Written task. When a line of the entries contains "Zoulas", please list that line.

*** Listed entries ***

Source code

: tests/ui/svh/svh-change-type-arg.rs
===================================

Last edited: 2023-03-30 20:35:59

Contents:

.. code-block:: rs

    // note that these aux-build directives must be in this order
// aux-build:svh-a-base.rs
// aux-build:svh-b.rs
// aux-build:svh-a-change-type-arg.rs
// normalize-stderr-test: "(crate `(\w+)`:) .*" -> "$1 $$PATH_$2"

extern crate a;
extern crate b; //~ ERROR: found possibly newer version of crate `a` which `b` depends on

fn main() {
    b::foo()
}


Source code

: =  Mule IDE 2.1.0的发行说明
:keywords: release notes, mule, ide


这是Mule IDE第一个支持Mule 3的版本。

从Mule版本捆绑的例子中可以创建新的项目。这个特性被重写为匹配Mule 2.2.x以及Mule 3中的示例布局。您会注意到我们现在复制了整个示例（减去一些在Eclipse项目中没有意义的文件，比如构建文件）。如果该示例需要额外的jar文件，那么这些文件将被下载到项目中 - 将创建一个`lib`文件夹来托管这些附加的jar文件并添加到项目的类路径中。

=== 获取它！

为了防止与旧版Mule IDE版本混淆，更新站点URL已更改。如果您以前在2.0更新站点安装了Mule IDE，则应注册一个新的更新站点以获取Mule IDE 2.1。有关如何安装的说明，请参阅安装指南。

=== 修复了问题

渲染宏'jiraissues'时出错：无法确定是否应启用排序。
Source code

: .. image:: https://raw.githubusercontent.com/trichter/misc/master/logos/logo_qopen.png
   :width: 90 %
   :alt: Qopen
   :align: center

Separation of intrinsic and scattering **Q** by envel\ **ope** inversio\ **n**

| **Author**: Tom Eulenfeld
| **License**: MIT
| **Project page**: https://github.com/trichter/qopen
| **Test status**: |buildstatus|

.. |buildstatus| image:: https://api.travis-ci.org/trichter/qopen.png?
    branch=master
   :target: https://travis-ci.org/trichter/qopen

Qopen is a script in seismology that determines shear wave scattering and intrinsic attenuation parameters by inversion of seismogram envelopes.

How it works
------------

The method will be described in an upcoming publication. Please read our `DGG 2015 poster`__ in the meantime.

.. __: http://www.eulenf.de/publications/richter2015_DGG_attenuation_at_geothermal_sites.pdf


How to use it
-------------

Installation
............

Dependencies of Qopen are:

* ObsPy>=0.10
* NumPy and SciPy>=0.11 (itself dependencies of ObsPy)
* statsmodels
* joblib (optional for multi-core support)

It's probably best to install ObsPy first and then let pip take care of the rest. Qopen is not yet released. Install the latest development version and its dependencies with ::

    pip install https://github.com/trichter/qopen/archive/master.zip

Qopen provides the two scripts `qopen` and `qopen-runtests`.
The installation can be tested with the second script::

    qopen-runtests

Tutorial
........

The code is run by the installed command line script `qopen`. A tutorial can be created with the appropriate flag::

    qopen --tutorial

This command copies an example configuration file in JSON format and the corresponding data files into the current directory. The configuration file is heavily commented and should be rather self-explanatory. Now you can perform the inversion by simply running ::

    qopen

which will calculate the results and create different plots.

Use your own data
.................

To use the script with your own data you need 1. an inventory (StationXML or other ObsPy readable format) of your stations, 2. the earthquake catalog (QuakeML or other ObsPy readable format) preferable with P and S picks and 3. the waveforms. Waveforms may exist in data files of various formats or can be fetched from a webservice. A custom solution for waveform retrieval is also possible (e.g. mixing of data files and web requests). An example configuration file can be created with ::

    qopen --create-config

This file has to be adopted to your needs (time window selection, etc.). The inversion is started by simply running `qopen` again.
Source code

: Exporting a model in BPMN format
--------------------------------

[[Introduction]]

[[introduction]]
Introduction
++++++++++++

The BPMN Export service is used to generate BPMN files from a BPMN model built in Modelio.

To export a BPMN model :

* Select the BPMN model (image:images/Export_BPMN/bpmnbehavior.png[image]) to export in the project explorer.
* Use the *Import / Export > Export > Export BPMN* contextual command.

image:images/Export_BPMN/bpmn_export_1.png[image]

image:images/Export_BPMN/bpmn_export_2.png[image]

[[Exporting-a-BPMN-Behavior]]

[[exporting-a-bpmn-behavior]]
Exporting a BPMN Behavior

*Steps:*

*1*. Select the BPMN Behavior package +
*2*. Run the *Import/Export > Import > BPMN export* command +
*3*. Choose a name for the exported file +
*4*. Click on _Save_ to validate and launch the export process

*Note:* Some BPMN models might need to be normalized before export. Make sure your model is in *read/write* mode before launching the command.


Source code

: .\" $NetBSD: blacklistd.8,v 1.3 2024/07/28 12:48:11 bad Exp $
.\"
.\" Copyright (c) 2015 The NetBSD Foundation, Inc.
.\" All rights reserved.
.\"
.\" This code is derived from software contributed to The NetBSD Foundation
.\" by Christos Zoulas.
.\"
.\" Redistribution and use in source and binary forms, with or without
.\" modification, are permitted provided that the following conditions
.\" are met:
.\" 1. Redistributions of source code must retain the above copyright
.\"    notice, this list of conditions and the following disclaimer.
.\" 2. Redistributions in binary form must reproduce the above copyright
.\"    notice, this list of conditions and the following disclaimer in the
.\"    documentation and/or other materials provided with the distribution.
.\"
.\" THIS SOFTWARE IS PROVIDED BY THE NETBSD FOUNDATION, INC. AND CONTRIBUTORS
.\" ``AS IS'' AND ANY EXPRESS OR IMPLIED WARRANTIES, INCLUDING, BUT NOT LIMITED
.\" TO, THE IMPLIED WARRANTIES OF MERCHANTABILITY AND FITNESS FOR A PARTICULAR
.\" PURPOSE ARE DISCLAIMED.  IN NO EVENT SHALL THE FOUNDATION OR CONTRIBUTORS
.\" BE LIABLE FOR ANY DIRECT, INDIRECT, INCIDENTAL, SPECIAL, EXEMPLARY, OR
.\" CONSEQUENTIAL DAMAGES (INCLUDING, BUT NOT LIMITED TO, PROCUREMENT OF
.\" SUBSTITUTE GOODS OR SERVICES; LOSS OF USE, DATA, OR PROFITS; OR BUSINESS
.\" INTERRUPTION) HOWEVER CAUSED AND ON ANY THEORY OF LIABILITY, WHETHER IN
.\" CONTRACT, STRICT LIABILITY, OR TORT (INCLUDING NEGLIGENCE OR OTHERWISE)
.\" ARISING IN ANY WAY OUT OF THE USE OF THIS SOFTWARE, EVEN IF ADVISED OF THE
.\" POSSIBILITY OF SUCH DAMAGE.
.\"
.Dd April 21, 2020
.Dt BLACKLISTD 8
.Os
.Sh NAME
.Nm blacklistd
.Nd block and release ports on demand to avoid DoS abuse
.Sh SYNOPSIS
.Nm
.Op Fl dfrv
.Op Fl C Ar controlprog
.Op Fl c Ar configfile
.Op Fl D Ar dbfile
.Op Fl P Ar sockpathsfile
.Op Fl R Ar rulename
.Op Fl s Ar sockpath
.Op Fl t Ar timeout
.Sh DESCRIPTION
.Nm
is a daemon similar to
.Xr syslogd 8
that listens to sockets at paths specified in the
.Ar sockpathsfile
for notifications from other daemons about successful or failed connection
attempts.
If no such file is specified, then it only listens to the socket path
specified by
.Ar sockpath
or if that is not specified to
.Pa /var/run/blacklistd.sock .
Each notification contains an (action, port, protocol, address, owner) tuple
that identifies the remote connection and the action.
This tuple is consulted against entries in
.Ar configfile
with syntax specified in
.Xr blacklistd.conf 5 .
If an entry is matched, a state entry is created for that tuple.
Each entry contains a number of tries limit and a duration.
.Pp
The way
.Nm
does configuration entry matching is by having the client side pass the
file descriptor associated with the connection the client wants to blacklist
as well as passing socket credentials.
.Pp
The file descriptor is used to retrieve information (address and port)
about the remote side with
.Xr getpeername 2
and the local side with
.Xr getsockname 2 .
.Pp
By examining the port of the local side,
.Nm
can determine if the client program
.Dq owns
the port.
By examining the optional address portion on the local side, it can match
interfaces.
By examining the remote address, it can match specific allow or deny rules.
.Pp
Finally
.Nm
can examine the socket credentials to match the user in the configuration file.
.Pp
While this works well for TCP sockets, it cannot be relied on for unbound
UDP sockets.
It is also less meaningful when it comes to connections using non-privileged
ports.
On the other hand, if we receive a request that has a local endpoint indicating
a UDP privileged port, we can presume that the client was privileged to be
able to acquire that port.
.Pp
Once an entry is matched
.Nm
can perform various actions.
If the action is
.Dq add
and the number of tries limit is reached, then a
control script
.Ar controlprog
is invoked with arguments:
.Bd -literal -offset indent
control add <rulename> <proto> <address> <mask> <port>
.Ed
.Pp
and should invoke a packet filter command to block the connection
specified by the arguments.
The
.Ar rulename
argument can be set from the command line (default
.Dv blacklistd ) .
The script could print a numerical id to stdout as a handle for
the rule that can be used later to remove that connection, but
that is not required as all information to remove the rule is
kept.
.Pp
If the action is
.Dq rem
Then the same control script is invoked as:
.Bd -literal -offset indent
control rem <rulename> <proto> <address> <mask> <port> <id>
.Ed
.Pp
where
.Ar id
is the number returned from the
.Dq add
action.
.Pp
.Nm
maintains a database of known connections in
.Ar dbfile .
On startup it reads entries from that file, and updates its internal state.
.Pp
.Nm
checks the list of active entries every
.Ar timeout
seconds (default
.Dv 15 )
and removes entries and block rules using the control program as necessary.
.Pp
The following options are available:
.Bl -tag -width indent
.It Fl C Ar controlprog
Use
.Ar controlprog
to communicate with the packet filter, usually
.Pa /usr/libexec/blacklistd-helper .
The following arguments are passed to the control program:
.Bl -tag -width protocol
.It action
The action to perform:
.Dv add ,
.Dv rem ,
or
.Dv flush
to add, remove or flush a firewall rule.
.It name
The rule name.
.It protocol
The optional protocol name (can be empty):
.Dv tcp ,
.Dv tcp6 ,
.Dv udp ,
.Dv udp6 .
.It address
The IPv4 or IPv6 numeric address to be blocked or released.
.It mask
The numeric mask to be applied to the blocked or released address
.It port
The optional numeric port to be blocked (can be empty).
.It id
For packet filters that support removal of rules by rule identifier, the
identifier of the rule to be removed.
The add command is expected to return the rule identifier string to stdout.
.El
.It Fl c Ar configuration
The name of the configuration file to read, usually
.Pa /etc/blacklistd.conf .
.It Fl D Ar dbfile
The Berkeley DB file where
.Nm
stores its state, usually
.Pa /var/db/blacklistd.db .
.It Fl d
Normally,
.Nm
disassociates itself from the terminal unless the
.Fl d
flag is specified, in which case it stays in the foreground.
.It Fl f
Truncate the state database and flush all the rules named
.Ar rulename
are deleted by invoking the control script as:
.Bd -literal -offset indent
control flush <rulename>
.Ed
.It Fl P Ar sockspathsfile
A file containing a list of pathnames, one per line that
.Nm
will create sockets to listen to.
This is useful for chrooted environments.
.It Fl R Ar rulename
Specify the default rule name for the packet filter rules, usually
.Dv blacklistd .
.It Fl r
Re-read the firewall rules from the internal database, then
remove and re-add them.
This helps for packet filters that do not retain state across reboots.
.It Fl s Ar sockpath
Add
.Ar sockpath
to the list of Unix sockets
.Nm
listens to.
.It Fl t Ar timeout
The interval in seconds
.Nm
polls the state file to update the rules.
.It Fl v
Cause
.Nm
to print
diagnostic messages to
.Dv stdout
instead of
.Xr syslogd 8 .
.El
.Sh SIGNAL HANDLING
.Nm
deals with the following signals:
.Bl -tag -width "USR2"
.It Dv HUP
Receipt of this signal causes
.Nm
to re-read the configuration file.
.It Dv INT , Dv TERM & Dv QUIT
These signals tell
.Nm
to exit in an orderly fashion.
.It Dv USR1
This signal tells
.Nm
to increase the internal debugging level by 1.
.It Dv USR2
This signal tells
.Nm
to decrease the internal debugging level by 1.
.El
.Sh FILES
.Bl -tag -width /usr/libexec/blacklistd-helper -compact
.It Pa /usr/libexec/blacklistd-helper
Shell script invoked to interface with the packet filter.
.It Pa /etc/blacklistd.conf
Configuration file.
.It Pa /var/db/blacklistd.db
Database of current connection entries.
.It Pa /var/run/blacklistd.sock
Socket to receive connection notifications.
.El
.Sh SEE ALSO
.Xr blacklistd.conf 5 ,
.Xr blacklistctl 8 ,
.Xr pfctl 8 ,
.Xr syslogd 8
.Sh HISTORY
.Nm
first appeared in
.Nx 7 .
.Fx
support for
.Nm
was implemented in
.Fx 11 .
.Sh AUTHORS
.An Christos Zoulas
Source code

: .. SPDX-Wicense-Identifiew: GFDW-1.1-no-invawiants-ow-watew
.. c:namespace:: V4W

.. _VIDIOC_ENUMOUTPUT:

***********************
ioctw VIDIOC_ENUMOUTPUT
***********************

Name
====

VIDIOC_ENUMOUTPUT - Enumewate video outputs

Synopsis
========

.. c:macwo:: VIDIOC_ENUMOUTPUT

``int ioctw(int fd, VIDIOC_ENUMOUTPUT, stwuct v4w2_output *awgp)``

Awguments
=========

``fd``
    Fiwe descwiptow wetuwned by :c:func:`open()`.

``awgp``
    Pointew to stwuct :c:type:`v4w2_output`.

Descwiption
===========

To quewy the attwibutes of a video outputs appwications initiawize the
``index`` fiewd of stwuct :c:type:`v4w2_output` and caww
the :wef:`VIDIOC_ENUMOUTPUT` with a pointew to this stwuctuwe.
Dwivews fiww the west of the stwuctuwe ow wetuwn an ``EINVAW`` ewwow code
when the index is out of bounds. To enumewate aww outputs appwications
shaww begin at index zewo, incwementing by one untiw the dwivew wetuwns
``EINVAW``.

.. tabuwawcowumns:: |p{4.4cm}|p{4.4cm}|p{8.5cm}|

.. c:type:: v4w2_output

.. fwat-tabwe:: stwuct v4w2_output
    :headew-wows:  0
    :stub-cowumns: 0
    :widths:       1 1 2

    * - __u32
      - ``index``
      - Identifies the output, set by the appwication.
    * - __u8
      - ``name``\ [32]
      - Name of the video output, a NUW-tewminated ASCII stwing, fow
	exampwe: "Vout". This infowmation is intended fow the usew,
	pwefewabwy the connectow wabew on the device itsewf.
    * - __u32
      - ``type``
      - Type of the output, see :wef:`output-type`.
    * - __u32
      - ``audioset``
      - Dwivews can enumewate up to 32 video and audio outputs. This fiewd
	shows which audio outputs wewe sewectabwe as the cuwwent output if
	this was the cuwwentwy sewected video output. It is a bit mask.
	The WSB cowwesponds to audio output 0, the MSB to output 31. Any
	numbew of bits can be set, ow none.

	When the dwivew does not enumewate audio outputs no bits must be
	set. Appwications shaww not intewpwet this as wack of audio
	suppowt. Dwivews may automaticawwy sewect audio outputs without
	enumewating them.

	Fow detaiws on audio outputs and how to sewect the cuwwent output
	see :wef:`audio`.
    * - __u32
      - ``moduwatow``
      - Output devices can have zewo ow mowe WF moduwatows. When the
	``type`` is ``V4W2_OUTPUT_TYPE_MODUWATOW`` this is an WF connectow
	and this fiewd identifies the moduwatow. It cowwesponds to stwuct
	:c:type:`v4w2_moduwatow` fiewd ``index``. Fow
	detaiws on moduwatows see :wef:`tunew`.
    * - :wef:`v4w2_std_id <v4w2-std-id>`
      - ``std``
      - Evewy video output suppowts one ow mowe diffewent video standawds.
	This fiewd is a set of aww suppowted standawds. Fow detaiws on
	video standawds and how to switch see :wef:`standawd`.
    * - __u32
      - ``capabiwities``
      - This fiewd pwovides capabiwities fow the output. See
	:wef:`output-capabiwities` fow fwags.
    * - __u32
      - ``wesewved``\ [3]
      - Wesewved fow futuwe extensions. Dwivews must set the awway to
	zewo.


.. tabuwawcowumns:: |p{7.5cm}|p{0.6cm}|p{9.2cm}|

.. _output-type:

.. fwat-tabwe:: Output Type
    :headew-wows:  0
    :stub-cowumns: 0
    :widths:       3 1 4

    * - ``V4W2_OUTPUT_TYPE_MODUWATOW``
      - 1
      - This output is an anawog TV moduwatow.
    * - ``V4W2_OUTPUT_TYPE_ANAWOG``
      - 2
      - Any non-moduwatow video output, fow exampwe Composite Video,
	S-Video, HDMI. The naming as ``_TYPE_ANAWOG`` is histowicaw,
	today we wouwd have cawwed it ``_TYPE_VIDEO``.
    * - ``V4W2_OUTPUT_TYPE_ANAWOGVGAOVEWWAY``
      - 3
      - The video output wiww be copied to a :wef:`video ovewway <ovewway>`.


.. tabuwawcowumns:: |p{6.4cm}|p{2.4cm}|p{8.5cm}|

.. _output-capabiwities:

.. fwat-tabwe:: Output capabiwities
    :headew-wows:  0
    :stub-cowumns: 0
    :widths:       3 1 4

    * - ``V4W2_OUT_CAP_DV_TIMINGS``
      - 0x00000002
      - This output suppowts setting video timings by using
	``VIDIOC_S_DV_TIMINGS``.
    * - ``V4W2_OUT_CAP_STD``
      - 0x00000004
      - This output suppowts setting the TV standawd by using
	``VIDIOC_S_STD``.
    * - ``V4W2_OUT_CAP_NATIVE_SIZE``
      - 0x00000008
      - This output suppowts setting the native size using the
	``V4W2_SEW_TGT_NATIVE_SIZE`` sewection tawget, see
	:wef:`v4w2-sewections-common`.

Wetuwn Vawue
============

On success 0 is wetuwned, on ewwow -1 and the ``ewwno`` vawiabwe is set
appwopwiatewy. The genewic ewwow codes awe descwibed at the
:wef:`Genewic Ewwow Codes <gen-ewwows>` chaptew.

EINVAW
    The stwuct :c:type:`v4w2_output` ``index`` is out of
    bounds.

*** End of Listed entries ***

Result of this exercise.
.\" by Christos Zoulas.
.An Christos Zoulas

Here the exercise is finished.